Covid-19 triggering rare, fatal fungal infection: Here’s all about mucormycosis
Gujarat has issued an advisory after some patients of the coronavirus disease (Covid-19) in the state were found infected with mucormycosis, a serious but rare fungal infection, which has an overall “mortality rate of 50%”. In its advisory to doctors and health officials, the state’s health department has said that mucormycosis infects people with a weak immune system and those with other existing illnesses. The department said the advisory is being issued after some Covid-19 patients in Ahmedabad and Rajkot were found infected with mucormycosis.

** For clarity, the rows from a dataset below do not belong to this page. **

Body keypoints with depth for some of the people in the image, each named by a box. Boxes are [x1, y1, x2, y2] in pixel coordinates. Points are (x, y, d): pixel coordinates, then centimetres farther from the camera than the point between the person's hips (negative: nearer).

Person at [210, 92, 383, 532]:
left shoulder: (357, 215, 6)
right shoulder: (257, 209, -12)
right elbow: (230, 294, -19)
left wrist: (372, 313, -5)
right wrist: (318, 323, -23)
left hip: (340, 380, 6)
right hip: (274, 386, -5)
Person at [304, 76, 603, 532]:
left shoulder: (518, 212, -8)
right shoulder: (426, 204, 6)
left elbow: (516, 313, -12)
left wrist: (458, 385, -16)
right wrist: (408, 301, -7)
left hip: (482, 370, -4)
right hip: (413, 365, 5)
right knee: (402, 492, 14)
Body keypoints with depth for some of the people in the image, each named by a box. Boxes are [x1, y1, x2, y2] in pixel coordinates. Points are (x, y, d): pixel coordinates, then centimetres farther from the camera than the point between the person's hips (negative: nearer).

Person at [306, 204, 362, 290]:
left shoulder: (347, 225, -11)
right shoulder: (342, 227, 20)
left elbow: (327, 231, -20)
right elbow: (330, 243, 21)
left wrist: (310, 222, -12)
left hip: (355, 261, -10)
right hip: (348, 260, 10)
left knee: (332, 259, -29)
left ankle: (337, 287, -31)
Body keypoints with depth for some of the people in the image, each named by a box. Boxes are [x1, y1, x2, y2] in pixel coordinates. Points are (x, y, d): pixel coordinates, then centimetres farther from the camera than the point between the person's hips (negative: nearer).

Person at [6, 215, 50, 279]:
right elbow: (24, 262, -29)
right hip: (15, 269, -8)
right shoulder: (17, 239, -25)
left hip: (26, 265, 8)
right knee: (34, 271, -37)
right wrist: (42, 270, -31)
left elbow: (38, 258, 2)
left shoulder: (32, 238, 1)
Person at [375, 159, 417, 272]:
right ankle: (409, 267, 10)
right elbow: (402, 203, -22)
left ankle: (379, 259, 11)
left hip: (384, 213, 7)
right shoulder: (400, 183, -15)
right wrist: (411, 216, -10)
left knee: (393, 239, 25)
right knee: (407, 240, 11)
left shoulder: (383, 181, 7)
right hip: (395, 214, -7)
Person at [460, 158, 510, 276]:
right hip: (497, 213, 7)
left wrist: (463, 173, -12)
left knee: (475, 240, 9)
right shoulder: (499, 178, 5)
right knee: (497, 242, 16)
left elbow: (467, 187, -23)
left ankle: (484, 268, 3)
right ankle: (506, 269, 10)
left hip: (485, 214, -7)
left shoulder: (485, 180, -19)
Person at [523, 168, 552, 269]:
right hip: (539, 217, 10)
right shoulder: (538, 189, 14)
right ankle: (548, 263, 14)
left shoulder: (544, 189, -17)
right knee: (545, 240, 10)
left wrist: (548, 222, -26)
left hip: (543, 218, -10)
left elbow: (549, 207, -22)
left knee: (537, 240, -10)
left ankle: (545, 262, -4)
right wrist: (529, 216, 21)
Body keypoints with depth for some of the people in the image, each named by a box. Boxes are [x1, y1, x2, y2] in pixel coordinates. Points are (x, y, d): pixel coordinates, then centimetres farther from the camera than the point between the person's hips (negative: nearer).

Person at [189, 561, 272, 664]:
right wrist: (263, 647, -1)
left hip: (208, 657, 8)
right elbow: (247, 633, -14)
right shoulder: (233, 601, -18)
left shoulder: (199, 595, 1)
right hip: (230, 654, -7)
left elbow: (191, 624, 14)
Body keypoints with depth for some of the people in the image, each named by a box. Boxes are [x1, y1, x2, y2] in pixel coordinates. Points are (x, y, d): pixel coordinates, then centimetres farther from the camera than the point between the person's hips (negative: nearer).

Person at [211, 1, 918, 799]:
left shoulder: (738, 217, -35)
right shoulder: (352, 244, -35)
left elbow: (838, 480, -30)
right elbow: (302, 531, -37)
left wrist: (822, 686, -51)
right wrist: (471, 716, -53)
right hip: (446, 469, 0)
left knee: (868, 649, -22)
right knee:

Last week, doctors at Delhi’s Sir Ganga Ram Hospital also found multiple cases in recovering coronavirus disease patients, who were diagnosed with the deadly fungal infection. They said nearly half of them lost their eyesight.
This alarming affliction, although rare, is not new. Black Fungus or mucormycosis has been a cause of disease and death of patients in transplants, and ICU and immunodeficient individuals in the past. However, it is the rapid increase in the numbers seen in unsuspected recovering Covid-19 patients that is causing the grave concern, the hospital said in a statement.
Here is all about mucormycosis:
1. It is a “serious but rare infection caused by a group of molds called mucormycetes”.
2. Mucormycosis most commonly affects the sinuses or lungs after inhaling fungal spores from the air, or the skin after the fungus enters through a cut, burn or other types of skin injury. According to the advisory, it can occur in any part of the body.
3. It said though the “overall mortality rate is around 50 per cent”, early identification and treatment can lead to a better outcome.
4. According to the advisory, people with diabetes or cancer, those who underwent organ transplant, stem cell transplant or people with too much iron in their body are at a greater risk of contracting this infection.
5. Mucormycosis “cannot spread between people or between people and animals”. “People get mucormycosis through contact with fungal spores in the environment,” it said.
6. The advisory recommended some preventive measures, like wearing N95 masks but said they “have not been proven to prevent mucormycosis”.
7. People should also avoid direct contact with a lot of dust, wear shoes, long pants and gloves while handling soil or moss, and clean skin injuries well with soap and water.